## Problem details
Provide only the number of lines in the records where "uteis" appears.

## Material supplied

· · ·

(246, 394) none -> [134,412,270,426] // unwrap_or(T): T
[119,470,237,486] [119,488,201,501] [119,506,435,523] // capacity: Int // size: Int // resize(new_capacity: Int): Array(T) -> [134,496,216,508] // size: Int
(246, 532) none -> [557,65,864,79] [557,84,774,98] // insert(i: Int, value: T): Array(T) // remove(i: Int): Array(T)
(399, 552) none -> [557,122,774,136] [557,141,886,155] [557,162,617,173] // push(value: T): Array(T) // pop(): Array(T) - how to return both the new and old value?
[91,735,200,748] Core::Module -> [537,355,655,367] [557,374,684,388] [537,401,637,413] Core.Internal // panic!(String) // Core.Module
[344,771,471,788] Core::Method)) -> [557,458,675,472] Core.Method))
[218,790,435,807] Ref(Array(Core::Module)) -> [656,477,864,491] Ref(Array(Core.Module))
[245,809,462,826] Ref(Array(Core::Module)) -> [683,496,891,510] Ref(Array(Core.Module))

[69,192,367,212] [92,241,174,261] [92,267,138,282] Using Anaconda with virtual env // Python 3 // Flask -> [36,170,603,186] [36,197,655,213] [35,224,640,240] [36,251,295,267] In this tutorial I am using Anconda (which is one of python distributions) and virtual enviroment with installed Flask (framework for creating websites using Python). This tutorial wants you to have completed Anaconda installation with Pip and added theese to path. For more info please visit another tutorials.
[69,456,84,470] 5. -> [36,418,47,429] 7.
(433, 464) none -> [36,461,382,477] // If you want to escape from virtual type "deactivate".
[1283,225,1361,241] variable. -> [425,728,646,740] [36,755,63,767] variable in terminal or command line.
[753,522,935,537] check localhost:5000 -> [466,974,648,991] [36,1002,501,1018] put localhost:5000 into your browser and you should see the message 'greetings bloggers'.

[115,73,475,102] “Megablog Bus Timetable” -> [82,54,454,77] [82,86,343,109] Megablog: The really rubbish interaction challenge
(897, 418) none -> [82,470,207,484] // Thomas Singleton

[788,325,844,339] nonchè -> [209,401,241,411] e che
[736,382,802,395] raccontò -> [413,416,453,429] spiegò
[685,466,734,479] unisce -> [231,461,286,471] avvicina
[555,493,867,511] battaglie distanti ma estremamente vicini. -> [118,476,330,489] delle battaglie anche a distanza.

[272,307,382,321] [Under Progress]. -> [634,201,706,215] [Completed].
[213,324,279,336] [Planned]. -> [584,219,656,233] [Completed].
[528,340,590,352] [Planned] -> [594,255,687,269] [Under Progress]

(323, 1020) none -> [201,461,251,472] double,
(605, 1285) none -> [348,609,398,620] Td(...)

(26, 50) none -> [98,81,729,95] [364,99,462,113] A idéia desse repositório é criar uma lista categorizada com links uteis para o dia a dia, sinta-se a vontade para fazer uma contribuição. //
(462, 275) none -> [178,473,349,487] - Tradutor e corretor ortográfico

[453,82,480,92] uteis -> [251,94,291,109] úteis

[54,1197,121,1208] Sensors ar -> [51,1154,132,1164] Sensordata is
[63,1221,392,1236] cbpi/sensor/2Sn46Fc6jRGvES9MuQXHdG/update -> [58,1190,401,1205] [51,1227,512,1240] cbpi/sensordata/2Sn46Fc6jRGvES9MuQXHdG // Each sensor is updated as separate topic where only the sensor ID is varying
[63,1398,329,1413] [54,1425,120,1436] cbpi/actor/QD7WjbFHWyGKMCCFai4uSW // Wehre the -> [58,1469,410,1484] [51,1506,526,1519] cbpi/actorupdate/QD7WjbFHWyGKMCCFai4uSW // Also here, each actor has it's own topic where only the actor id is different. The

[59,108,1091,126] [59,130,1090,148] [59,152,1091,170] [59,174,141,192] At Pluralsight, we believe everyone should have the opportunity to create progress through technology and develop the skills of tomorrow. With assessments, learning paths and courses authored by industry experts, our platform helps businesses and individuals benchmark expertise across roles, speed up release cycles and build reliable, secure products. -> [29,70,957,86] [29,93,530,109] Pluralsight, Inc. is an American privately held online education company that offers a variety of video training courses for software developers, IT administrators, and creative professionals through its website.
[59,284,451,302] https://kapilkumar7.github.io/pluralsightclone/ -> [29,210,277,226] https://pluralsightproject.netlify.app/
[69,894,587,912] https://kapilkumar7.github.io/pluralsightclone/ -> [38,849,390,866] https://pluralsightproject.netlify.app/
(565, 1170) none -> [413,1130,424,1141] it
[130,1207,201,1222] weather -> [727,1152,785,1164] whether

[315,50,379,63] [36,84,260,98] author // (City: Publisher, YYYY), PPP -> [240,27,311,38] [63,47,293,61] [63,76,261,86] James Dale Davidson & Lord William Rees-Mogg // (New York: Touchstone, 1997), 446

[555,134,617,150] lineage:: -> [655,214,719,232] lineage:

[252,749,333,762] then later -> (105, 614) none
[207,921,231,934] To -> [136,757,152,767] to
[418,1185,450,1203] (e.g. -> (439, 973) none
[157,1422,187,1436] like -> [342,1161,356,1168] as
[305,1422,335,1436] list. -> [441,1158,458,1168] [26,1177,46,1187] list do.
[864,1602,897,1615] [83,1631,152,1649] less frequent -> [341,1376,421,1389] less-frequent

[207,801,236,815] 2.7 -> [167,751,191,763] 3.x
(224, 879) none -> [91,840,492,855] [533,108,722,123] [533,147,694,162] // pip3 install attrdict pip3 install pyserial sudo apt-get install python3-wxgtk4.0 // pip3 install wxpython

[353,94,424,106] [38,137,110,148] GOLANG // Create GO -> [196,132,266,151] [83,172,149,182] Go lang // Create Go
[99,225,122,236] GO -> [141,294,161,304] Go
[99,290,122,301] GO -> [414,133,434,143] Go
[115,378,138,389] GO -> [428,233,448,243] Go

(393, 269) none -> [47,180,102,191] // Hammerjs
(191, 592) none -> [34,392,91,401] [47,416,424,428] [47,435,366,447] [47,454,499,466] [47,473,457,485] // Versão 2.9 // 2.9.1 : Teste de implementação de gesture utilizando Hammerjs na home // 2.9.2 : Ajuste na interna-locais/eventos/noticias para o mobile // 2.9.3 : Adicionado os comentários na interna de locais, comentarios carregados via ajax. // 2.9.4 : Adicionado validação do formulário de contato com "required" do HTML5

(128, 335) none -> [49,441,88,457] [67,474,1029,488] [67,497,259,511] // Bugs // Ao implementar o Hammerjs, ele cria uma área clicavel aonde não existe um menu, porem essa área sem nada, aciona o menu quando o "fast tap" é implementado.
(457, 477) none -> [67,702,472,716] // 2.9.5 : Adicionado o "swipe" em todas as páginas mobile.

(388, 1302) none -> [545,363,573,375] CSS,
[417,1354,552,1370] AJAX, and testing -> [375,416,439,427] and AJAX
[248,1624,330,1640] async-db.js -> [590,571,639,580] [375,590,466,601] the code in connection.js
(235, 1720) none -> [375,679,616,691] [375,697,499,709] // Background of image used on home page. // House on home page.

· · ·

## Answer to the exercise
2